# REQUIRED WORK
Find every line in the data below that contains the word "wird" and copy each of those lines. Match upper and lower case exactly.

# DATASET RECORDS

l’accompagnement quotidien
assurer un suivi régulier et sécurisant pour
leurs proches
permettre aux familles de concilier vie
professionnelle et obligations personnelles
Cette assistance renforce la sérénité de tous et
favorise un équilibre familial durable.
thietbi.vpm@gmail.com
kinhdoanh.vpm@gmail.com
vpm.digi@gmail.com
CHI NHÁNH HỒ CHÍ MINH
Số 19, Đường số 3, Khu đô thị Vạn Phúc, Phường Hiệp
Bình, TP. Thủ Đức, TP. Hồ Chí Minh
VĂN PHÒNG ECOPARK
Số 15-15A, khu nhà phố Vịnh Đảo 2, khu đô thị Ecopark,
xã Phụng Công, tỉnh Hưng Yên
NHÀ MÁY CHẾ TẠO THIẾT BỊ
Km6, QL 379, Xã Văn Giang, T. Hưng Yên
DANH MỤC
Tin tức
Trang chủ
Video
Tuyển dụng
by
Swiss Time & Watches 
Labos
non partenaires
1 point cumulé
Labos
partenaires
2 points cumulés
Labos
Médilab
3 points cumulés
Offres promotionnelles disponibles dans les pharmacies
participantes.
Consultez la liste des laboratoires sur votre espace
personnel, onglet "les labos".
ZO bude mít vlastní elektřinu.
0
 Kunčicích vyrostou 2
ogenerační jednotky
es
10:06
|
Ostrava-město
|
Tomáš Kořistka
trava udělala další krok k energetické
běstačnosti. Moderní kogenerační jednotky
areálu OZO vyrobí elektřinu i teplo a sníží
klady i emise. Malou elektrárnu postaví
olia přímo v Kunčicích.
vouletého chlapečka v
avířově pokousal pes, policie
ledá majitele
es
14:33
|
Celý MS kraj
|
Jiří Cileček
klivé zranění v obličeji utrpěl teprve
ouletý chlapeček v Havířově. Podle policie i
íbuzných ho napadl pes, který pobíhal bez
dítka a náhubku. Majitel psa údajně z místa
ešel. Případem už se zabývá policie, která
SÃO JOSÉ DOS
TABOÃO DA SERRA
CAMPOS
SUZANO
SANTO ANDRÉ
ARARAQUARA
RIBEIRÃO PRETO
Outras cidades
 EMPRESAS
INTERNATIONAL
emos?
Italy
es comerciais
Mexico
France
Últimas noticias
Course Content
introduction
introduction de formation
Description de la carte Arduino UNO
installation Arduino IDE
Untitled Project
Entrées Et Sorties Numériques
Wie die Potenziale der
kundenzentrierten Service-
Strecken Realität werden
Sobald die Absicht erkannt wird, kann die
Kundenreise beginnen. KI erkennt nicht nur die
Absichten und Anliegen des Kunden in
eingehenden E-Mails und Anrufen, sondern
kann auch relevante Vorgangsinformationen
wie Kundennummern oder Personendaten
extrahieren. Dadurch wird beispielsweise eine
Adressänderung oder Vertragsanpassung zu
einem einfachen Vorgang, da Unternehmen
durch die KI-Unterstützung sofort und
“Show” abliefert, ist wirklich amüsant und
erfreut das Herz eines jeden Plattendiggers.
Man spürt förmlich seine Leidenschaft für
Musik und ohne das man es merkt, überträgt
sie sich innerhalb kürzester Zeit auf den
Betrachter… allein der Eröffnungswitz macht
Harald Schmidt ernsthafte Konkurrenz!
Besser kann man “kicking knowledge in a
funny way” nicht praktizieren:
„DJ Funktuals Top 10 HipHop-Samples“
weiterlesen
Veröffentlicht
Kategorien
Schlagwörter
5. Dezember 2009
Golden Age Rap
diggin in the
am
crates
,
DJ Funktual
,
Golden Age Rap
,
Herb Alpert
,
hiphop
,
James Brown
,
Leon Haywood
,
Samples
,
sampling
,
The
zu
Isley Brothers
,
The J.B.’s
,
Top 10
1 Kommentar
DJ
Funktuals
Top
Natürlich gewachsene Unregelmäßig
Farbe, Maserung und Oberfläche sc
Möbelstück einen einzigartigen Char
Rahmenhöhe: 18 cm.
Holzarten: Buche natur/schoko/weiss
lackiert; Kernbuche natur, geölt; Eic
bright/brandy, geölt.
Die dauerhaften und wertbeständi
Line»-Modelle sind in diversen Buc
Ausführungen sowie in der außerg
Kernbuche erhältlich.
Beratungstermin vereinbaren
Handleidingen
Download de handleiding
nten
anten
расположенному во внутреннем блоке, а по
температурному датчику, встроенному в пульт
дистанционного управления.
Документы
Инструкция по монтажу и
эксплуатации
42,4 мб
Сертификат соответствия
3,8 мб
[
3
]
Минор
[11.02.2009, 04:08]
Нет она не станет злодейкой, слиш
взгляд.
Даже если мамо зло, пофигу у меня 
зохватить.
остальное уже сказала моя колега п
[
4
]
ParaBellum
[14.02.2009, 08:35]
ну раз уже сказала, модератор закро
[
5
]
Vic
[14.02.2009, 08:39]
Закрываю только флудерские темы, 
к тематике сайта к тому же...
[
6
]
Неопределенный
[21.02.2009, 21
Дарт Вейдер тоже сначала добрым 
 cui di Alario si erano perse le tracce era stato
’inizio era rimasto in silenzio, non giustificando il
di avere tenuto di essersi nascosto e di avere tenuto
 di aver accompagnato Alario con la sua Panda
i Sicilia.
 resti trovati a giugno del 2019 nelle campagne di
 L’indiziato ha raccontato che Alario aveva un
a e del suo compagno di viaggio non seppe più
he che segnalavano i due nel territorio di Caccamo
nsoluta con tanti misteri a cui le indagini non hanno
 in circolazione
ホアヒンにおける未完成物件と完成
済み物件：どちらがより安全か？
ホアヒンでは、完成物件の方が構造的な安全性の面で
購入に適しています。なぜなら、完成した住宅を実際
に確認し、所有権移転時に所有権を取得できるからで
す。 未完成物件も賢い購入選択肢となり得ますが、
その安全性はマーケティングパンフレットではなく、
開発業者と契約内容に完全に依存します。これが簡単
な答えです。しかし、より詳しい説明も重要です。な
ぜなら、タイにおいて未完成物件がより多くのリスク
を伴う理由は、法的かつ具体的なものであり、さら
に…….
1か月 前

# PROBLEM SOLUTION
Sobald die Absicht erkannt wird, kann die
extrahieren. Dadurch wird beispielsweise eine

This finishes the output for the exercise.